I have a giant sequoia about 15 feet from my house that I have cut back to make it a sequoia bush. It is about 10 years old. It is planted over my water system from the main line to my house. My question is Will the roots hurt or break my water pipes going to the house? Should I try to move it?
Wait for others to chime in, but I'll bet the proper thing to do is to remove it and replace it with something more appropriate for the site. Assuming you were planning to top it, see : http://www.treesaregood.com/treecare/topping.aspx
I'll chime in. Anything planted over service connections, lines or components should be shrub size or smaller in my experience. Over the years in my own home & with residential buildings of various type in my professional capacity, I have come to realize that sooner or later all these services will need repair or replacement. For example, many of the municipal water connections made in the 1970's in the lower mainland are needing replacement. If there is a large tree (whether or not it caused the problem itself) in the vicinity, the job goes from an annoying but predictable expense to a much larger project. Don't plant forest trees on small lots, over septic fields, service lines or have your house within about 1/2 the fall-line of the mature specimen. Stick to smaller stuff that won't turn into a major problem down the years. I've been saying this for decades, but remain unsure whether anyone listerns. We nearly all love trees, but everything grows bigger on the West Coast, you know!

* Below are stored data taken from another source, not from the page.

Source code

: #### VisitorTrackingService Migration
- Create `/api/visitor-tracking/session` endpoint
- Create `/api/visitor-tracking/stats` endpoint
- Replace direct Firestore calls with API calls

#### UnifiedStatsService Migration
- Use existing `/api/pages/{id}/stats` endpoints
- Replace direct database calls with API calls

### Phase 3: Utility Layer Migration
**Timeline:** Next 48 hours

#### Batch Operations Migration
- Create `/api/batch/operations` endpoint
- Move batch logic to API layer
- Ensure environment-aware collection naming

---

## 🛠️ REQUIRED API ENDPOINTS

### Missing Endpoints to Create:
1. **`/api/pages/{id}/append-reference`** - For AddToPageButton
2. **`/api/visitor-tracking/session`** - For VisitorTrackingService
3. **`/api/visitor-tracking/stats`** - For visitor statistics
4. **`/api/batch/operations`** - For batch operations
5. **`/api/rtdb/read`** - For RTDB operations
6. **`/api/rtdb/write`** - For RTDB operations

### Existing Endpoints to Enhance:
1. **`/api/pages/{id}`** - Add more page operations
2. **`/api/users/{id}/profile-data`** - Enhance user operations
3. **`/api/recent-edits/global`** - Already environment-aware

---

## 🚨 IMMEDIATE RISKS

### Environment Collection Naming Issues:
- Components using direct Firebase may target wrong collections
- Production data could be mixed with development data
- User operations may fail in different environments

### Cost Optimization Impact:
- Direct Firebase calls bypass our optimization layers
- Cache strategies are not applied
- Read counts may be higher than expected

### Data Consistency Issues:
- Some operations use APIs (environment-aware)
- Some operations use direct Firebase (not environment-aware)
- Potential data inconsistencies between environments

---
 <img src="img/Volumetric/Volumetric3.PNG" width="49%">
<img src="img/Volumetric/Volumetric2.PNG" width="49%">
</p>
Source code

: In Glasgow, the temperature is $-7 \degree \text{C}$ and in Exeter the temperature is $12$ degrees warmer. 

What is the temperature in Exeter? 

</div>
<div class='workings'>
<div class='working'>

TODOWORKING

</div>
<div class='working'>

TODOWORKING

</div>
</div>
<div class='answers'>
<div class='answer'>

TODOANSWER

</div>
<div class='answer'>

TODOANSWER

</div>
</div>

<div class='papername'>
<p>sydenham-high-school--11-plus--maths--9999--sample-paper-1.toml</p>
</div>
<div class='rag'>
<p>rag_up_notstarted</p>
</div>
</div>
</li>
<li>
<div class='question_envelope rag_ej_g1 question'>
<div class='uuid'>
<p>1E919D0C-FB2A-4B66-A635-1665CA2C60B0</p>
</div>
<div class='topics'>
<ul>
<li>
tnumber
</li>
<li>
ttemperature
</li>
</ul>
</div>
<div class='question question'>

Big trees also make the house look smaller and less impressive. Unless you can manage the illusion of it being a cottage on a larger property. The flip side is imposing houses are not made more approachable by small trees or the absence of trees. It's usually a question of coordination of scale: small trees planted around small houses, big trees around big ones. Big houses (and other dominating buildings) in particular really need some framing by adequately sized trees in order for them not to look like fortresses or prisons etc.